> **Work instructions**
Wherever the word "protein" appears in a line of the records, copy that line.

> **Supplied data**

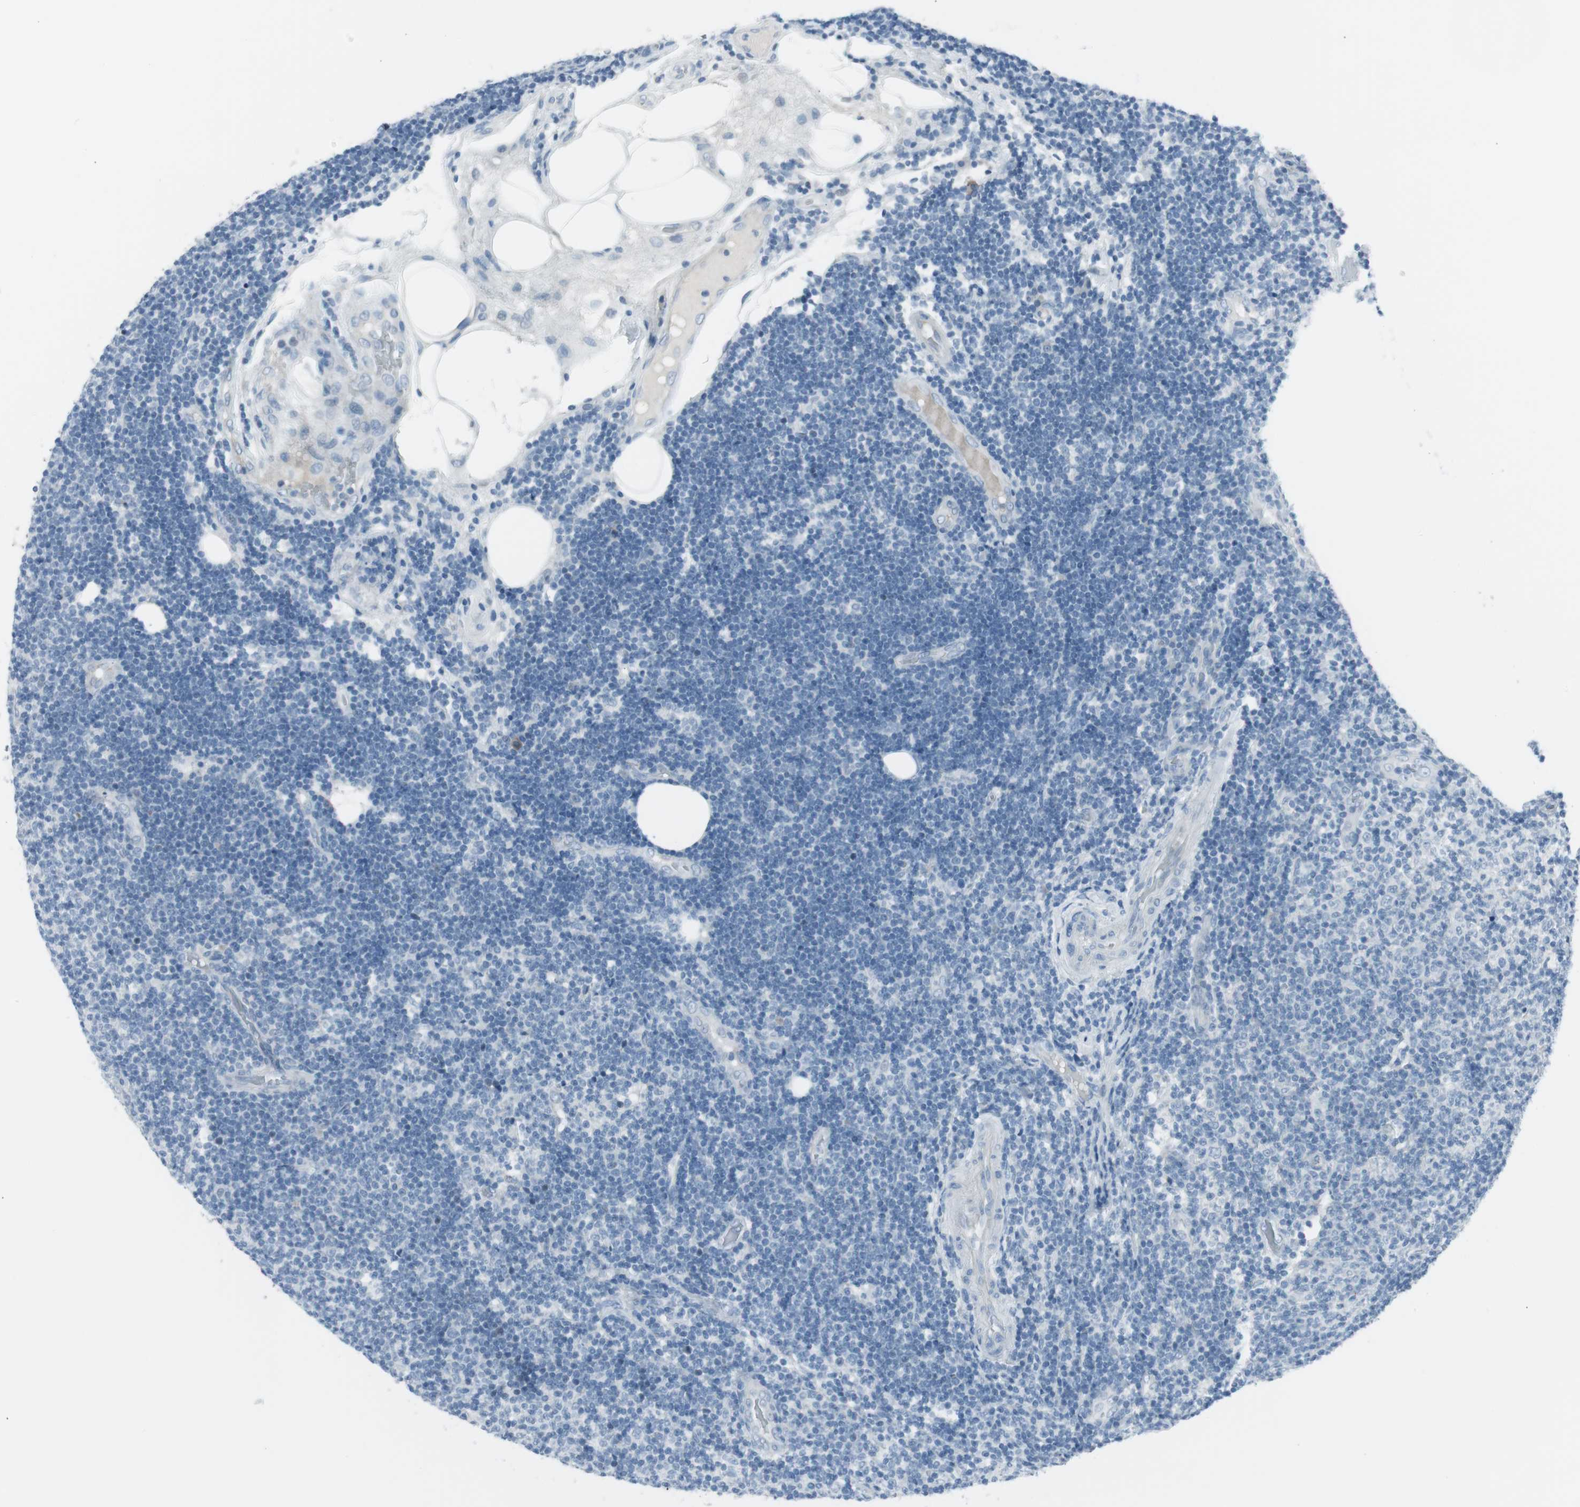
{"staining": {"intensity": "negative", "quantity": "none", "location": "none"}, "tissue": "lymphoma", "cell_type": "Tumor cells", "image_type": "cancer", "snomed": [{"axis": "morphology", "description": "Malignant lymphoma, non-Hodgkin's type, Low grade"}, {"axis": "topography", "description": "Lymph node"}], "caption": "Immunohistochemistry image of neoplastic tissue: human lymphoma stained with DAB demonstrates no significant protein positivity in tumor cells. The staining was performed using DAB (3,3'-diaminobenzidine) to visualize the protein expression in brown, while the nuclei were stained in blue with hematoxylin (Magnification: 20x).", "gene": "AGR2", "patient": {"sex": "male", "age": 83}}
...
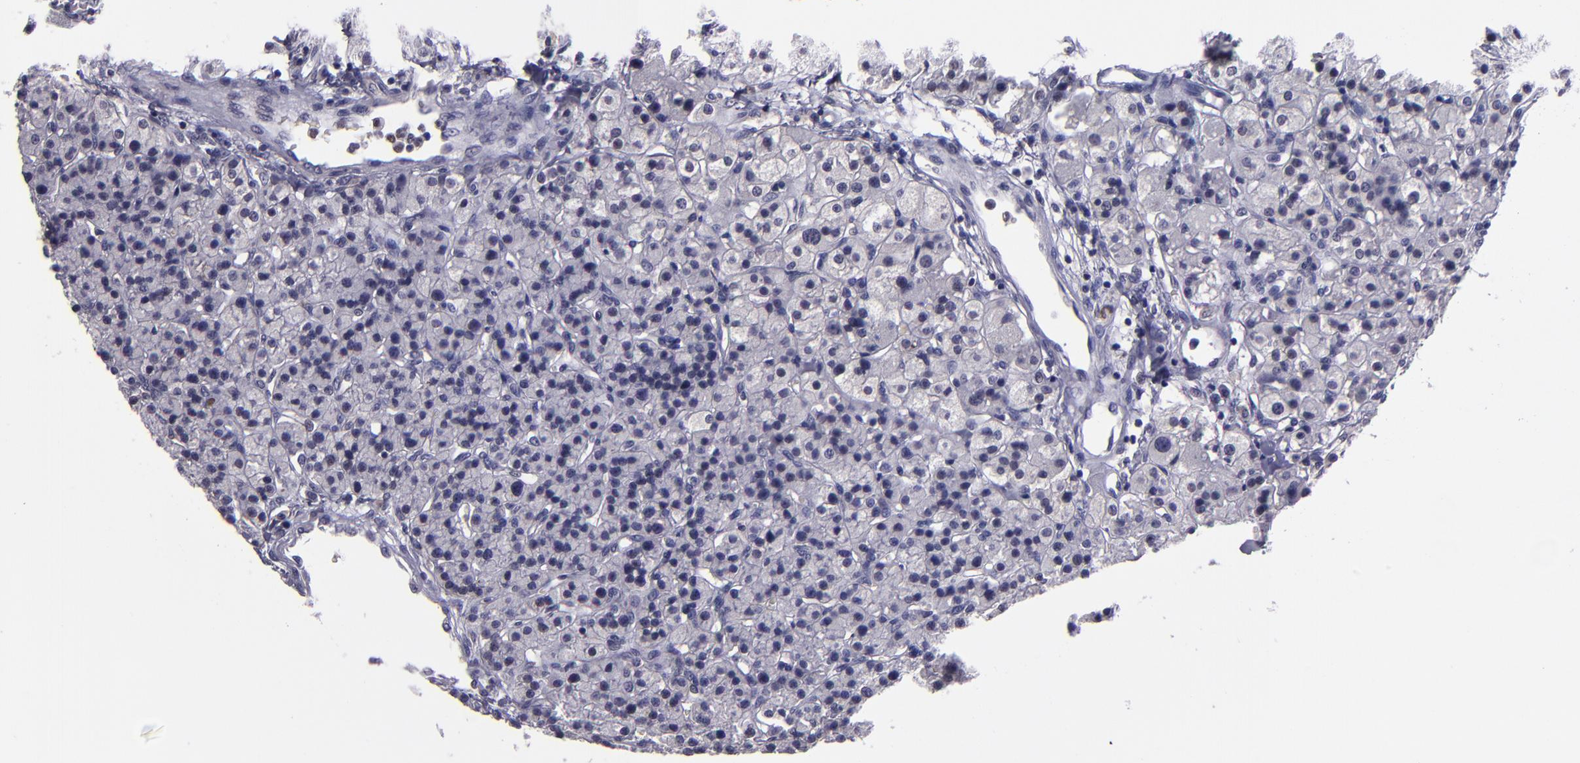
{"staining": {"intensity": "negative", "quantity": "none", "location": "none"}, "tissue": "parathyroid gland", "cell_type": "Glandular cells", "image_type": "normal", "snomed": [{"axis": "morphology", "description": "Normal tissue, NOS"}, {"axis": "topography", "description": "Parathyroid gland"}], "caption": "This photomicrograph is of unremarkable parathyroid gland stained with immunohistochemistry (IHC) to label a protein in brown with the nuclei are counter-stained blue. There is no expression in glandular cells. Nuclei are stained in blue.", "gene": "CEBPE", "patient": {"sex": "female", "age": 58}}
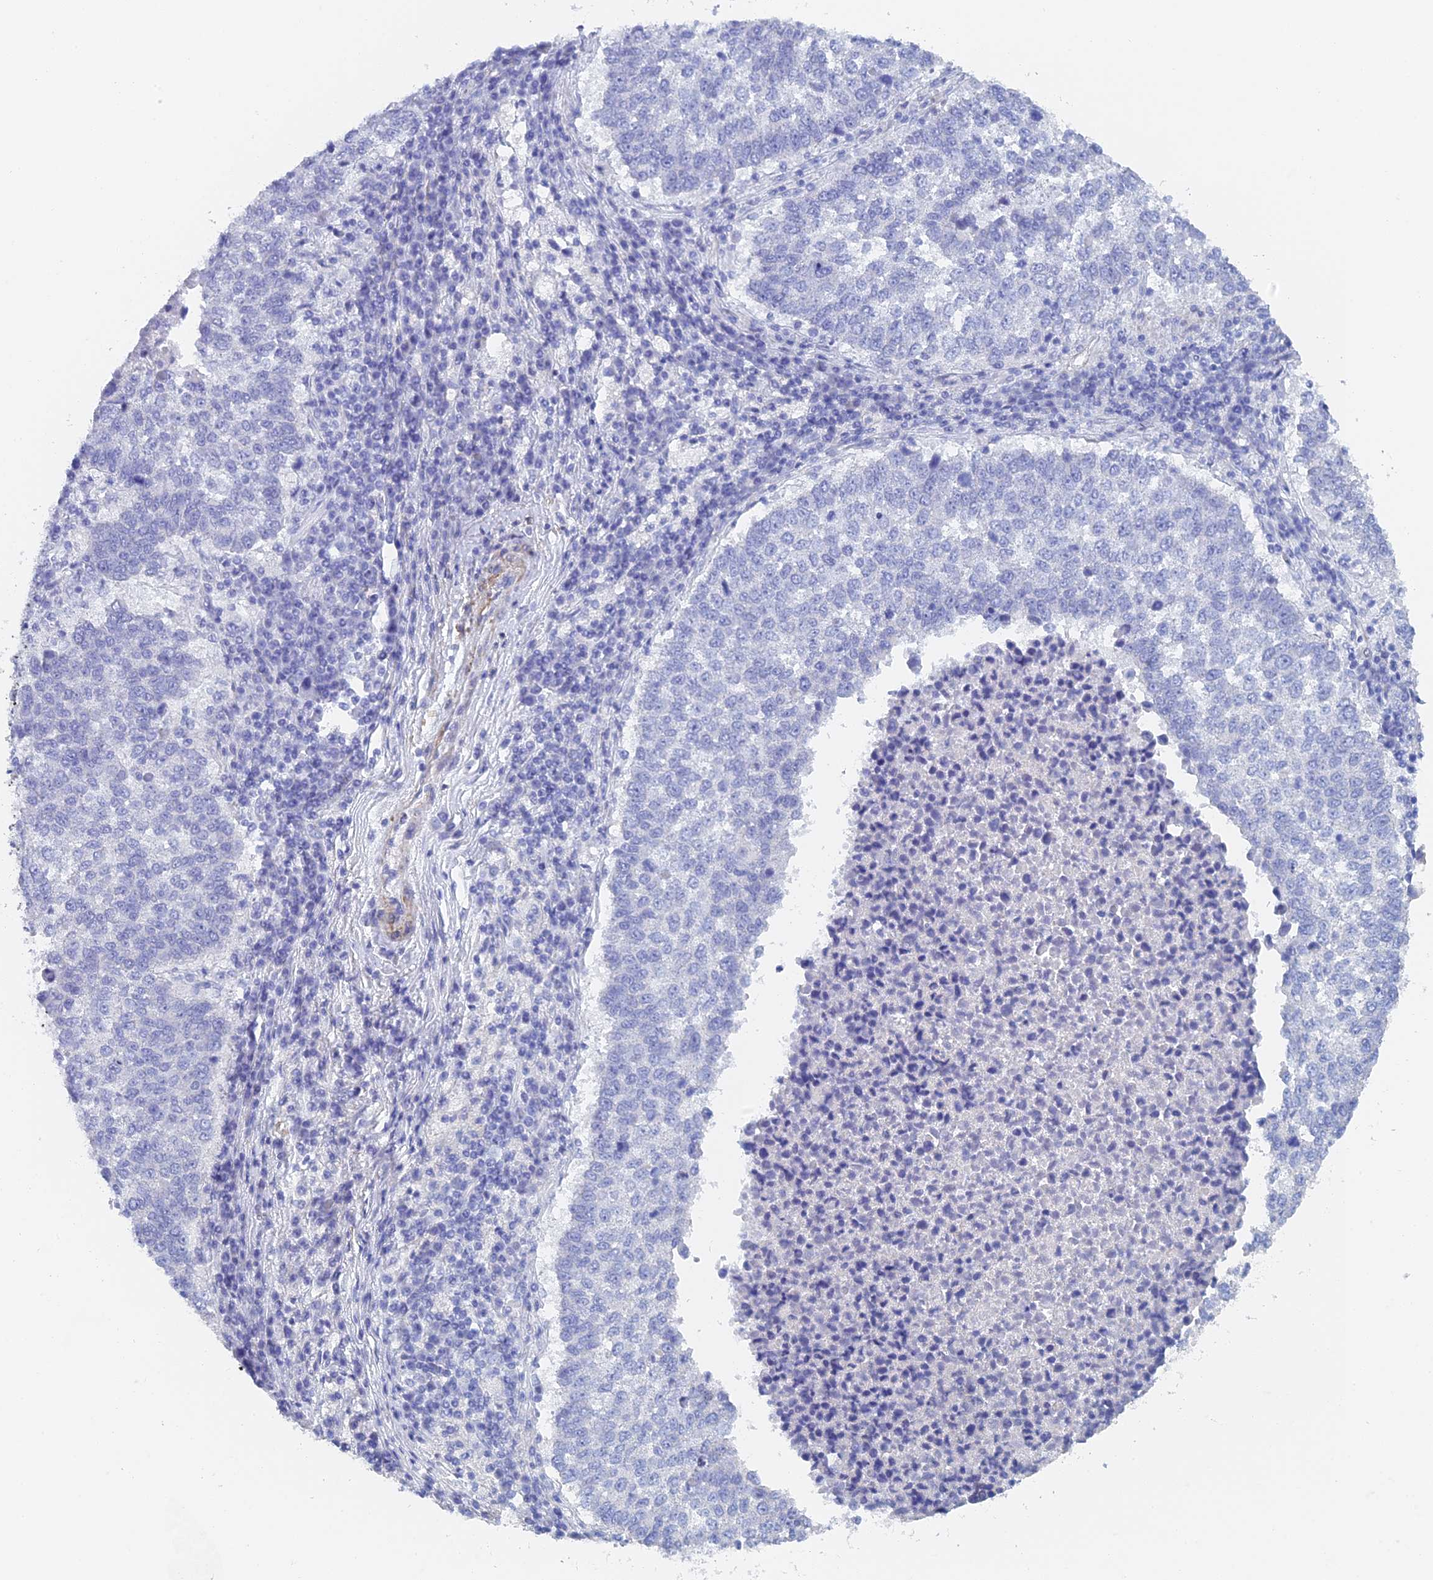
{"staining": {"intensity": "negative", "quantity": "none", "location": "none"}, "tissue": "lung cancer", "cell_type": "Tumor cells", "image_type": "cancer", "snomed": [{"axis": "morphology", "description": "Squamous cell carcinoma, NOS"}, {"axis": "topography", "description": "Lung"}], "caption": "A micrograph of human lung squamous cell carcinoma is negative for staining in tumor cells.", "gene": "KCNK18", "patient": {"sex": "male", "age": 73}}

> **Output for this task**
{"staining": {"intensity": "negative", "quantity": "none", "location": "none"}, "tissue": "lymphoma", "cell_type": "Tumor cells", "image_type": "cancer", "snomed": [{"axis": "morphology", "description": "Malignant lymphoma, non-Hodgkin's type, Low grade"}, {"axis": "topography", "description": "Lymph node"}], "caption": "Immunohistochemistry image of neoplastic tissue: human lymphoma stained with DAB demonstrates no significant protein positivity in tumor cells. The staining was performed using DAB (3,3'-diaminobenzidine) to visualize the protein expression in brown, while the nuclei were stained in blue with hematoxylin (Magnification: 20x).", "gene": "AGR2", "patient": {"sex": "male", "age": 83}}
{"staining": {"intensity": "negative", "quantity": "none", "location": "none"}, "tissue": "parathyroid gland", "cell_type": "Glandular cells", "image_type": "normal", "snomed": [{"axis": "morphology", "description": "Normal tissue, NOS"}, {"axis": "topography", "description": "Parathyroid gland"}], "caption": "This photomicrograph is of unremarkable parathyroid gland stained with immunohistochemistry (IHC) to label a protein in brown with the nuclei are counter-stained blue. There is no expression in glandular cells. Nuclei are stained in blue.", "gene": "CEBPE", "patient": {"sex": "female", "age": 58}}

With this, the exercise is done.